▸ **SUPPLIED DATA**:
• • • •

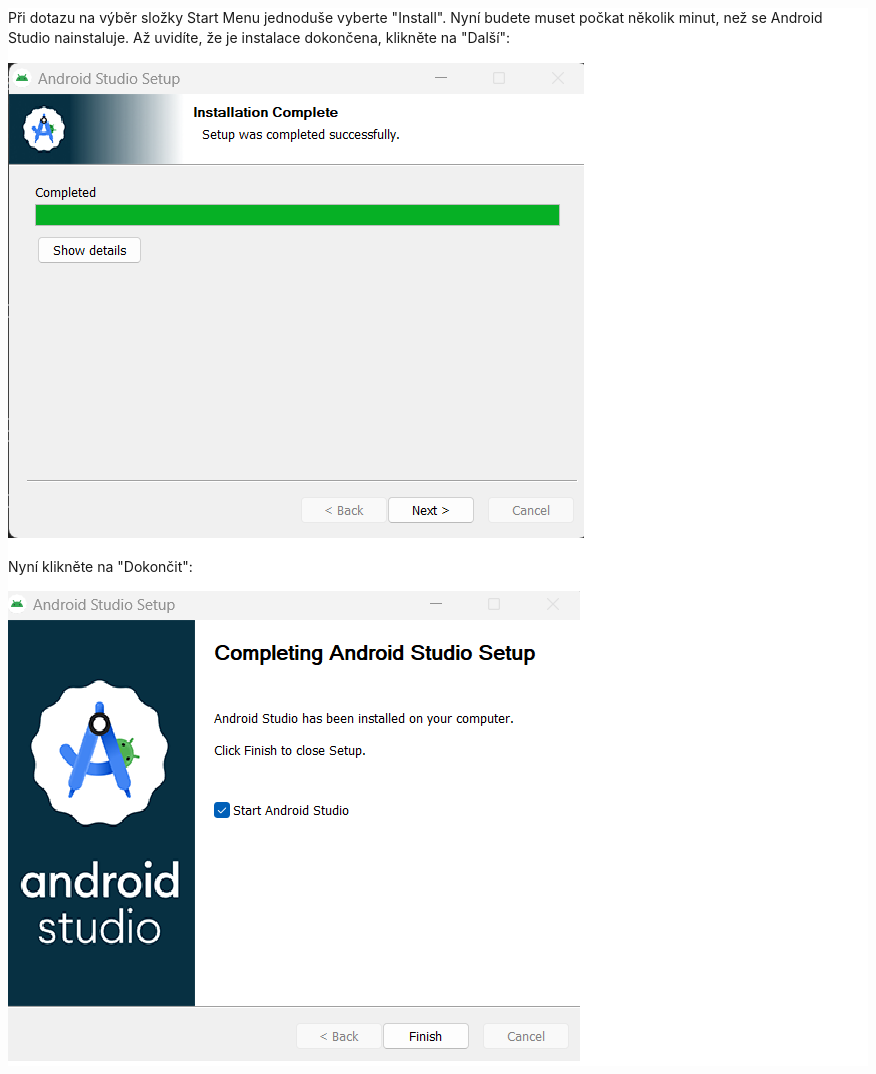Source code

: Při dotazu na výběr složky Start Menu jednoduše vyberte "Install". Nyní budete muset počkat několik minut, než se Android Studio nainstaluje. Až uvidíte, že je instalace dokončena, klikněte na "Další":

![Instalace je dokončena](../images/Building-the-App/06_Installation_Complete.png)

Nyní klikněte na "Dokončit":

![Ukončení instalace](../images/Building-the-App/07_CloseAS_Setup.png)
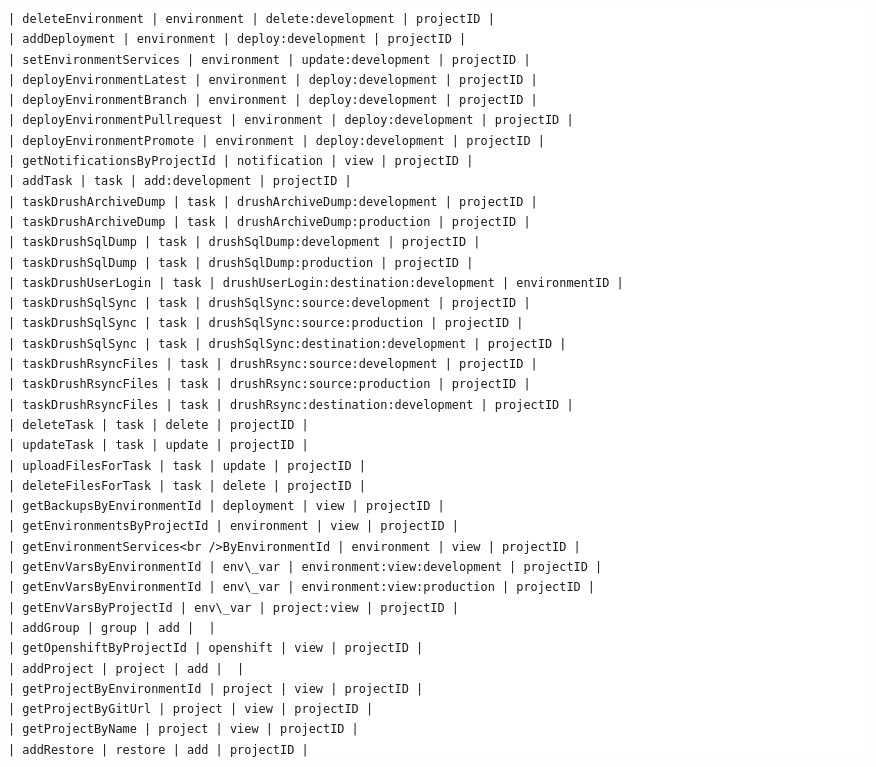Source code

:     | deleteEnvironment | environment | delete:development | projectID |
    | addDeployment | environment | deploy:development | projectID |
    | setEnvironmentServices | environment | update:development | projectID |
    | deployEnvironmentLatest | environment | deploy:development | projectID |
    | deployEnvironmentBranch | environment | deploy:development | projectID |
    | deployEnvironmentPullrequest | environment | deploy:development | projectID |
    | deployEnvironmentPromote | environment | deploy:development | projectID |
    | getNotificationsByProjectId | notification | view | projectID |
    | addTask | task | add:development | projectID |
    | taskDrushArchiveDump | task | drushArchiveDump:development | projectID |
    | taskDrushArchiveDump | task | drushArchiveDump:production | projectID |
    | taskDrushSqlDump | task | drushSqlDump:development | projectID |
    | taskDrushSqlDump | task | drushSqlDump:production | projectID |
    | taskDrushUserLogin | task | drushUserLogin:destination:development | environmentID |
    | taskDrushSqlSync | task | drushSqlSync:source:development | projectID |
    | taskDrushSqlSync | task | drushSqlSync:source:production | projectID |
    | taskDrushSqlSync | task | drushSqlSync:destination:development | projectID |
    | taskDrushRsyncFiles | task | drushRsync:source:development | projectID |
    | taskDrushRsyncFiles | task | drushRsync:source:production | projectID |
    | taskDrushRsyncFiles | task | drushRsync:destination:development | projectID |
    | deleteTask | task | delete | projectID |
    | updateTask | task | update | projectID |
    | uploadFilesForTask | task | update | projectID |
    | deleteFilesForTask | task | delete | projectID |
    | getBackupsByEnvironmentId | deployment | view | projectID |
    | getEnvironmentsByProjectId | environment | view | projectID |
    | getEnvironmentServices<br />ByEnvironmentId | environment | view | projectID |
    | getEnvVarsByEnvironmentId | env\_var | environment:view:development | projectID |
    | getEnvVarsByEnvironmentId | env\_var | environment:view:production | projectID |
    | getEnvVarsByProjectId | env\_var | project:view | projectID |
    | addGroup | group | add |  |
    | getOpenshiftByProjectId | openshift | view | projectID |
    | addProject | project | add |  |
    | getProjectByEnvironmentId | project | view | projectID |
    | getProjectByGitUrl | project | view | projectID |
    | getProjectByName | project | view | projectID |
    | addRestore | restore | add | projectID |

• • • •

Read the entries and select each line where the word "drushSqlDump" is found.

    | taskDrushSqlDump | task | drushSqlDump:development | projectID |
    | taskDrushSqlDump | task | drushSqlDump:production | projectID |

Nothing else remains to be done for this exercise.